Psychological stress suppresses innate IFN-gamma production via glucocorticoid receptor activation: reversal by the anxiolytic chlordiazepoxide.

Studies in humans and in animals indicate that psychological stress can modulate immune responses. Here we demonstrate that exposure to psychological stress (restraint stress) suppresses innate interferon (IFN)-gamma production in mice following an in vivo lipopolysaccharide (LPS) challenge. IFN-gamma signaling was also impaired by stress, as indicated by reduced STAT1 phosphorylation and reduced expression of the IFN-gamma-inducible genes, inducible nitric oxide synthase (iNOS) and IFN-gamma-inducible protein 10 (IP-10/CXCL10). Furthermore, restraint stress suppressed production of the IFN-gamma inducing cytokine interleukin (IL)-12 and increased production of the anti-inflammatory cytokine IL-10, which can inhibit both IL-12 and IFN-gamma production.

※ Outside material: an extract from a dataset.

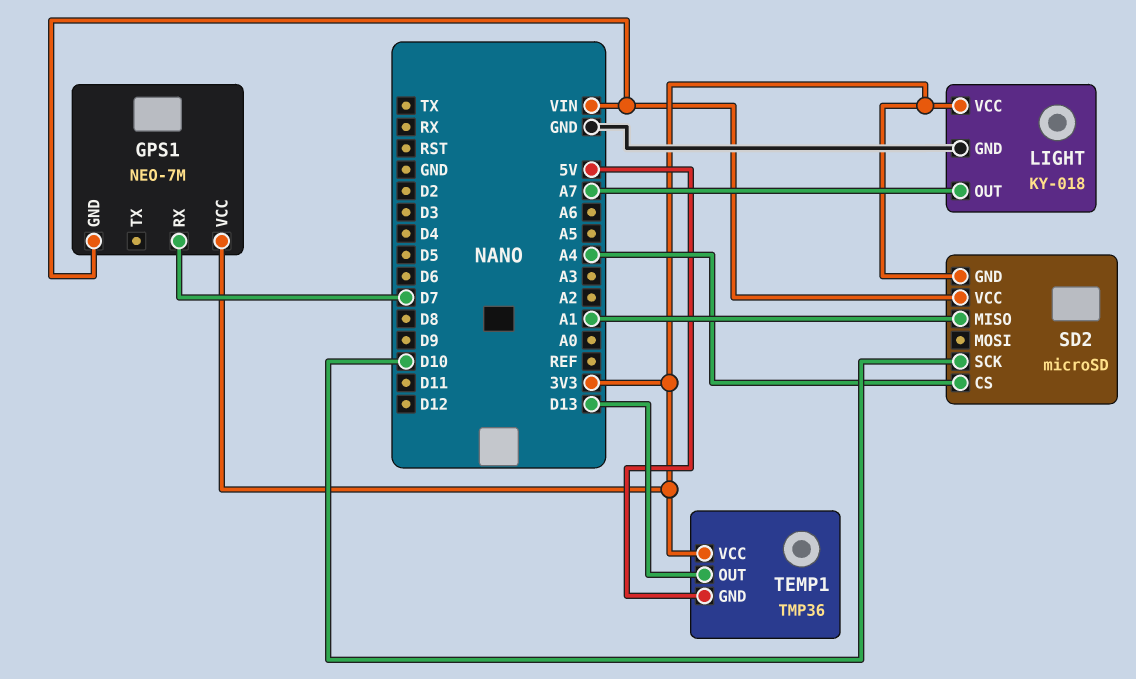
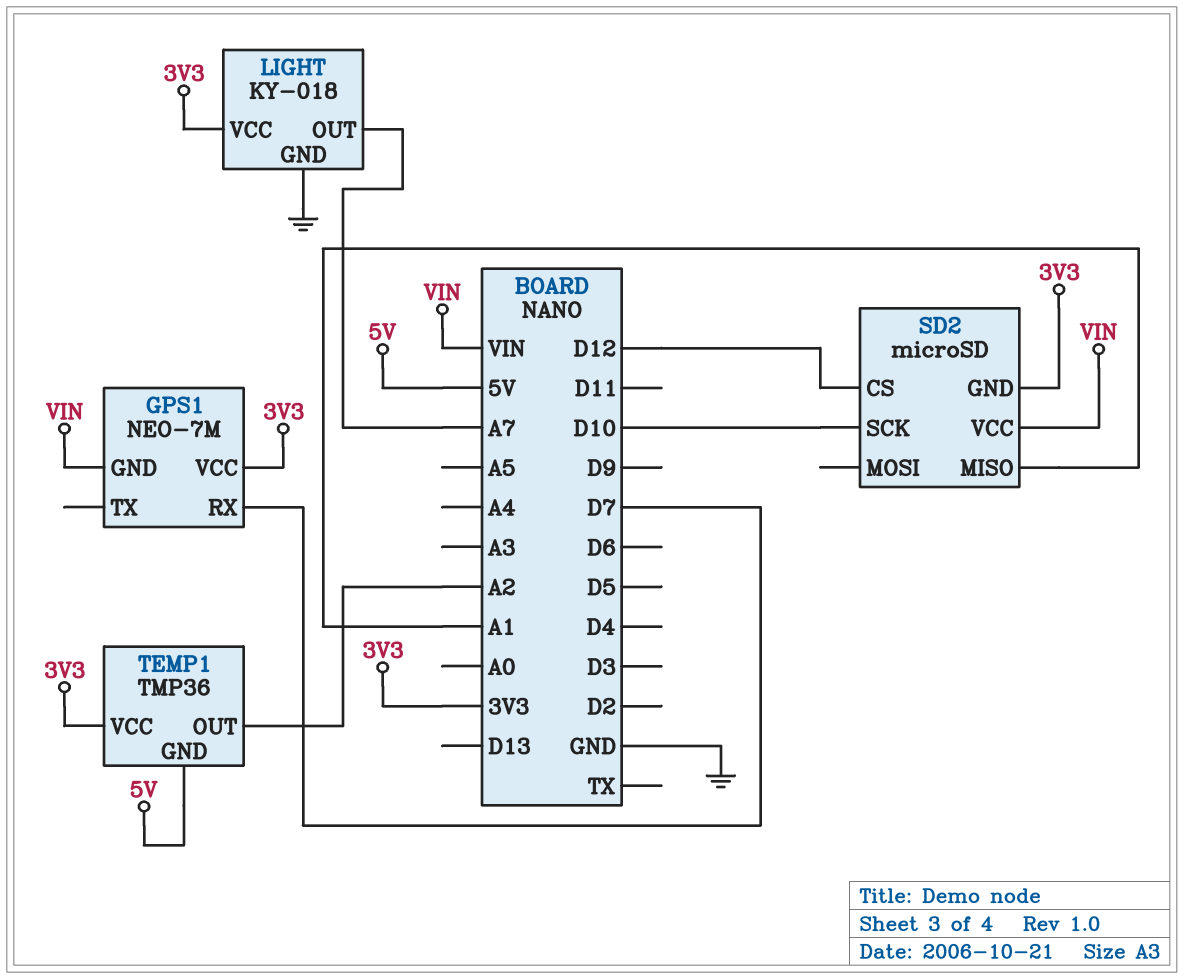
SD2 pin CS: A4 -> D12
TEMP1 pin OUT: D13 -> A2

However, using IL-10 knockout mice, we demonstrate that IL-10 does not mediate the suppressive effect of restraint stress on innate IFN-gamma production. Restraint stress increased corticosterone concentrations in serum and spleen, and consistent with a role for glucocorticoids in the immunosuppressive actions of stress, pre-treatment with the glucocorticoid receptor antagonist mifepristone completely blocked the stress-related suppression of innate IFN-gamma production. Addition of exogenous IL-12 to LPS-stimulated spleen cells reversed the suppressive effect of both restraint stress and corticosterone on IFN-gamma production. These data suggest that reduced IL-12 production is a key event in stress-induced suppression of innate IFN-gamma production. Finally, we demonstrate that pre-treatment with the anxiolytic drug chlordiazepoxide prevents the suppressive effect of stress on innate IFN-gamma production, and also attenuates the stress-induced increase in circulating corticosterone concentrations.